*EXERCISE AIM*.
Here are some records; copy every line that holds the word "input".

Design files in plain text

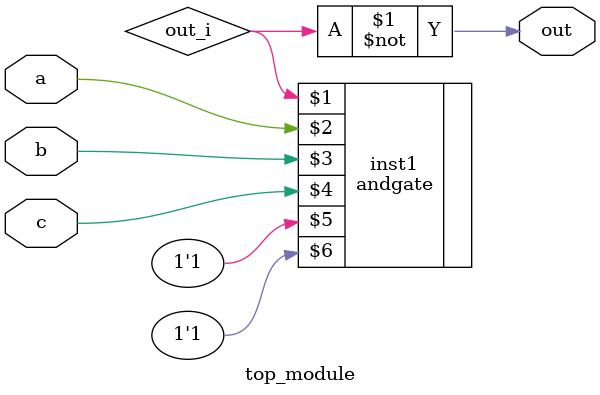
<source format=v>

module top_module (
	input  a  ,
	input  b  ,
	input  c  ,
	output out
);//

	reg out_i;
	andgate inst1 ( out_i, a,b,c,1'b1,1'b1 );
	assign out = ~out_i;
	
endmodule
</source>
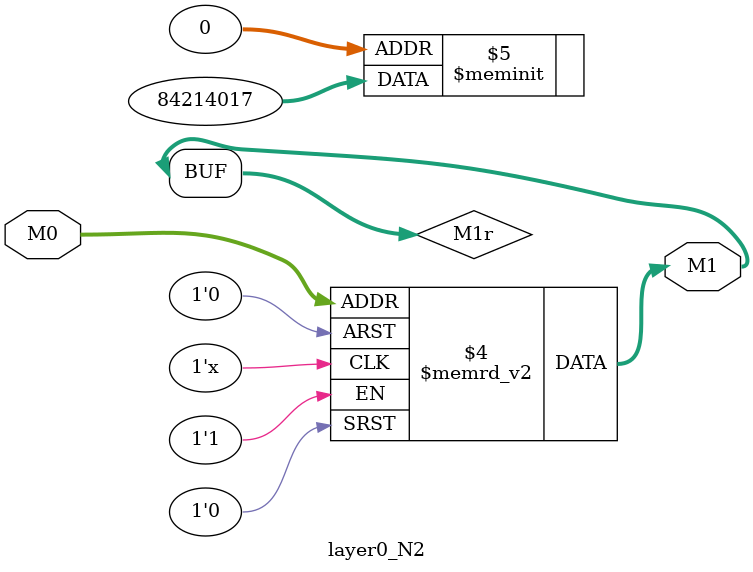
<source format=v>
module layer0_N2 ( input [3:0] M0, output [1:0] M1 );

	(*rom_style = "distributed" *) reg [1:0] M1r;
	assign M1 = M1r;
	always @ (M0) begin
		case (M0)
			4'b0000: M1r = 2'b01;
			4'b0100: M1r = 2'b01;
			4'b1000: M1r = 2'b01;
			4'b1100: M1r = 2'b01;
			4'b0001: M1r = 2'b00;
			4'b0101: M1r = 2'b00;
			4'b1001: M1r = 2'b01;
			4'b1101: M1r = 2'b01;
			4'b0010: M1r = 2'b00;
			4'b0110: M1r = 2'b00;
			4'b1010: M1r = 2'b00;
			4'b1110: M1r = 2'b00;
			4'b0011: M1r = 2'b00;
			4'b0111: M1r = 2'b00;
			4'b1011: M1r = 2'b00;
			4'b1111: M1r = 2'b00;

		endcase
	end
endmodule

</source>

*WRITTEN SOLUTION*.
	input  a  ,
	input  b  ,
	input  c  ,
module layer0_N2 ( input [3:0] M0, output [1:0] M1 );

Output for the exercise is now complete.